练习任务 1: 从条目第一行起，到含有“Infused sind, also mit THC versetzt.”的那一行止，把这些行原样提取出来，首尾两行都包括在内。

所给文段:
★ ★ ★
吏部尚书赵南星知其(魏大中)贤,事多咨访。朝士不能得南星意,率怨大中。而是时牴排东林者多屏废,方恨南星辈次骨。东林中,又各以地分左右。大中尝驳苏松巡抚王象恒恤典,山东人居言路者咸怒。及驳浙江巡抚刘一焜,江西人亦大怒。给事中章允儒,江西人也,性尤忮,嗾其同官傅櫆假汪文言发难。

《明史》黄尊素传则曰:

是时,东林盈朝,自以乡里分朋党。江西章允儒、陈良训与大中有隙,而大中欲驳尚书南师仲恤典,秦人亦多不悦。尊素急言于大中,止之。最后,山西尹同皋、潘云翼欲用其座主郭尚友为山西巡抚,大中以尚友数问遗朝贵,执不可。尊素引杜征南数遗洛中贵要为言,大中卒不可,议用谢应祥,难端遂作。

刘弘化与魏大中有什么过节,目前不得而知。但魏大中持论刻峻为人梗直,平时得罪人不少,得罪的东林党内地方势力也不少,因此他与东林党内一些人士有比较大的矛盾也并不奇怪。仅以上两条所引为例,便可知其至少得罪了朝中和东林党内的山东、江西、陕西、山西等地方集团,是以最后地方乡党势力终于跨越政治集团之界限,联合起来对其发难。

第一个对他发难的,便是言官傅櫆。

傅櫆,江西临川人,刑科给事中。天启四年傅櫆借汪文言一案牵连弹劾左光斗和魏大中,二度反复后最终酿成大狱,朝中东林党魁于斯役全军覆没,几乎被一网打尽。诸书并云傅櫆此举是为阮大铖指使,并以此为阮大铖投靠魏忠贤集团的发端,予以为此言又大不然。
★ ★ ★
条目:
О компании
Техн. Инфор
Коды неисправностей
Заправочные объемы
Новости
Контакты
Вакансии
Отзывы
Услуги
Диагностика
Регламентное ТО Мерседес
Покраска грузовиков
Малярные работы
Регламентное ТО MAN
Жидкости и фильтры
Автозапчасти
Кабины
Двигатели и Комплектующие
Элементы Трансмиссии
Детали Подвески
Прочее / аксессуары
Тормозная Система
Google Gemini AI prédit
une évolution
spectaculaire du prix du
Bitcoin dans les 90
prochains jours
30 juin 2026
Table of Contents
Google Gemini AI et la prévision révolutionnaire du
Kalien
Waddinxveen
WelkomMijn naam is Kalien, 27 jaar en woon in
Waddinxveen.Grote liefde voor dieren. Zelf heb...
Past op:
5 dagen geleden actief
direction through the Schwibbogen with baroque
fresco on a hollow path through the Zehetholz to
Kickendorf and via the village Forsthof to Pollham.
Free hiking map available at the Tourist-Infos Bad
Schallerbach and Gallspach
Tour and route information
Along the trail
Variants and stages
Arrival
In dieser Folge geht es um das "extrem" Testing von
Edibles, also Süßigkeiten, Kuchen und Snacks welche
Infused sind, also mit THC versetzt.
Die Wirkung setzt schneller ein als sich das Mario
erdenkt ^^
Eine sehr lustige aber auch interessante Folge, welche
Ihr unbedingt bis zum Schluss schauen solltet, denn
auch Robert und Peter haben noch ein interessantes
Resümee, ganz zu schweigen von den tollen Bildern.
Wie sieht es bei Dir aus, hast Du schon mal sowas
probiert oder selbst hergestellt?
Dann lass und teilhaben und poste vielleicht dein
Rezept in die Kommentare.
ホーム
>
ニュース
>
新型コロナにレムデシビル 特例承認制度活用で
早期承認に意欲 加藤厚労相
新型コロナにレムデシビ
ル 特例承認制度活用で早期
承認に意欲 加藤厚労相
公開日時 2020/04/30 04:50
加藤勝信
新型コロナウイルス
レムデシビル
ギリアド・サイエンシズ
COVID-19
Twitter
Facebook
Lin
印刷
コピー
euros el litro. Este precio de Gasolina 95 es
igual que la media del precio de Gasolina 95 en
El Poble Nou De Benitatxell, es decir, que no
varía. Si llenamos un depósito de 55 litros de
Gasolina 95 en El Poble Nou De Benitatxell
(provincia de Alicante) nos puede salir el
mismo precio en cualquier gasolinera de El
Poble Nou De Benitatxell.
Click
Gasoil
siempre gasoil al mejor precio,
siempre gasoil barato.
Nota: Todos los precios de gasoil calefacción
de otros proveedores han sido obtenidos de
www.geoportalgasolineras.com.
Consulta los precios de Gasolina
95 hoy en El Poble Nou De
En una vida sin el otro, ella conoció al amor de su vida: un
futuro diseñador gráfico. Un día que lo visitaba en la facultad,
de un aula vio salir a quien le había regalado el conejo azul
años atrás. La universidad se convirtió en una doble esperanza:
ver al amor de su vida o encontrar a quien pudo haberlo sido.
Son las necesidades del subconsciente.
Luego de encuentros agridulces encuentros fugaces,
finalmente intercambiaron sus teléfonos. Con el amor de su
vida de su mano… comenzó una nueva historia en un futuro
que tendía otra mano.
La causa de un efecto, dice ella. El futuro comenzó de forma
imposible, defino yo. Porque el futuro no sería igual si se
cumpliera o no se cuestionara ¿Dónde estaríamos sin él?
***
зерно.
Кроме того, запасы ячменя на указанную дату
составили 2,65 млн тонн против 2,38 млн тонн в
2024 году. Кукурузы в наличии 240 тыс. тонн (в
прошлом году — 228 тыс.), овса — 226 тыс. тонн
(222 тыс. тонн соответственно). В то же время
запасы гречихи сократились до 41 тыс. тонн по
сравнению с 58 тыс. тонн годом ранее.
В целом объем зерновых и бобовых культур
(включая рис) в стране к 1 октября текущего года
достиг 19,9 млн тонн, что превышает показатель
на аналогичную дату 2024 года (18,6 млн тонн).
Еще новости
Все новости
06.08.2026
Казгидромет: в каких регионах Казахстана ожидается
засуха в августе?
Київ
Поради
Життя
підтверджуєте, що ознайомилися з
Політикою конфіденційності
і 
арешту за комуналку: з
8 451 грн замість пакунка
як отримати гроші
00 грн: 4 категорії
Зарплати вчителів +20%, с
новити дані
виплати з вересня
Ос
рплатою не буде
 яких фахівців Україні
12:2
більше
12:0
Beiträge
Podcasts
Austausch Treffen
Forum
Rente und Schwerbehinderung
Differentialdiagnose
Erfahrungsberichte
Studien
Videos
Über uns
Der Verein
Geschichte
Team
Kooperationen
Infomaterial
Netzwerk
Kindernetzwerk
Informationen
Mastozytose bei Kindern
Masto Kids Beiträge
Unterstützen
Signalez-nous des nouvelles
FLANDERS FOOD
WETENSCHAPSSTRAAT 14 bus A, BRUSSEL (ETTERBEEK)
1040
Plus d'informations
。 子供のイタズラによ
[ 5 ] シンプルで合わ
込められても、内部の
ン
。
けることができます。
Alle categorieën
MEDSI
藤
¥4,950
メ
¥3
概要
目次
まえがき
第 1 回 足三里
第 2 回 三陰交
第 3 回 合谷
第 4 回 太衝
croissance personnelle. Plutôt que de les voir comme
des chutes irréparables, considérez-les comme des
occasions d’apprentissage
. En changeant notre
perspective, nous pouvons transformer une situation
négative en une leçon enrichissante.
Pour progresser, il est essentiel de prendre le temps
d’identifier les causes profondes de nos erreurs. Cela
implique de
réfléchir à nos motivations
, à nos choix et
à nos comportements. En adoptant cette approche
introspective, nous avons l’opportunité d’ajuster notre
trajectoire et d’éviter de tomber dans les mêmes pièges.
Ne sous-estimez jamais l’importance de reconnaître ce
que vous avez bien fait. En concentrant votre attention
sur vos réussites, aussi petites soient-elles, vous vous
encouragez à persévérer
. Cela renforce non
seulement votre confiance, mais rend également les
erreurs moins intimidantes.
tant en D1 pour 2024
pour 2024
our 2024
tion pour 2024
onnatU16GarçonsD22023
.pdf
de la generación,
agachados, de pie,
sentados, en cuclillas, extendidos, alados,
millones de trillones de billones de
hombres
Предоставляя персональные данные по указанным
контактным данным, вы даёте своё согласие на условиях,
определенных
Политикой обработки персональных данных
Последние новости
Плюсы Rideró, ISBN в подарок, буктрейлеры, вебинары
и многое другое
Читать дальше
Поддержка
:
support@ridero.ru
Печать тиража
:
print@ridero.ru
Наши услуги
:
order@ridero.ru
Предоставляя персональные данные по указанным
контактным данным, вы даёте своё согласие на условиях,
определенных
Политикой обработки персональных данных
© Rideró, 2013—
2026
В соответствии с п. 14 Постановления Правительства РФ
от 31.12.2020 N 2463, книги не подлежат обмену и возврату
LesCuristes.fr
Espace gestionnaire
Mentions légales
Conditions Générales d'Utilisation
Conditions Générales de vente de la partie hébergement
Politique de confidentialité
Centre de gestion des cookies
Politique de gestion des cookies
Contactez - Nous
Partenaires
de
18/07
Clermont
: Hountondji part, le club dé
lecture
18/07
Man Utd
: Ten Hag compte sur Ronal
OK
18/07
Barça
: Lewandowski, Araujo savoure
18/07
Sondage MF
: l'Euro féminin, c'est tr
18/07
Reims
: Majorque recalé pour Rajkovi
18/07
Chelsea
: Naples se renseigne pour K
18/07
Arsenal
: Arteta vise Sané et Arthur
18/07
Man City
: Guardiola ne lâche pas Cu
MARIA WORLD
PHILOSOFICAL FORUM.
★ ★ ★
练习任务 2: 请把讲魏大中的那段文字中的“第一个对他发难的，便是言官傅櫆。”一句译成英文。

参考答案 1:
О компании
Техн. Инфор
Коды неисправностей
Заправочные объемы
Новости
Контакты
Вакансии
Отзывы
Услуги
Диагностика
Регламентное ТО Мерседес
Покраска грузовиков
Малярные работы
Регламентное ТО MAN
Жидкости и фильтры
Автозапчасти
Кабины
Двигатели и Комплектующие
Элементы Трансмиссии
Детали Подвески
Прочее / аксессуары
Тормозная Система
Google Gemini AI prédit
une évolution
spectaculaire du prix du
Bitcoin dans les 90
prochains jours
30 juin 2026
Table of Contents
Google Gemini AI et la prévision révolutionnaire du
Kalien
Waddinxveen
WelkomMijn naam is Kalien, 27 jaar en woon in
Waddinxveen.Grote liefde voor dieren. Zelf heb...
Past op:
5 dagen geleden actief
direction through the Schwibbogen with baroque
fresco on a hollow path through the Zehetholz to
Kickendorf and via the village Forsthof to Pollham.
Free hiking map available at the Tourist-Infos Bad
Schallerbach and Gallspach
Tour and route information
Along the trail
Variants and stages
Arrival
In dieser Folge geht es um das "extrem" Testing von
Edibles, also Süßigkeiten, Kuchen und Snacks welche
Infused sind, also mit THC versetzt.

参考答案 2: The first to launch an attack on him was the remonstrance official Fu Kui.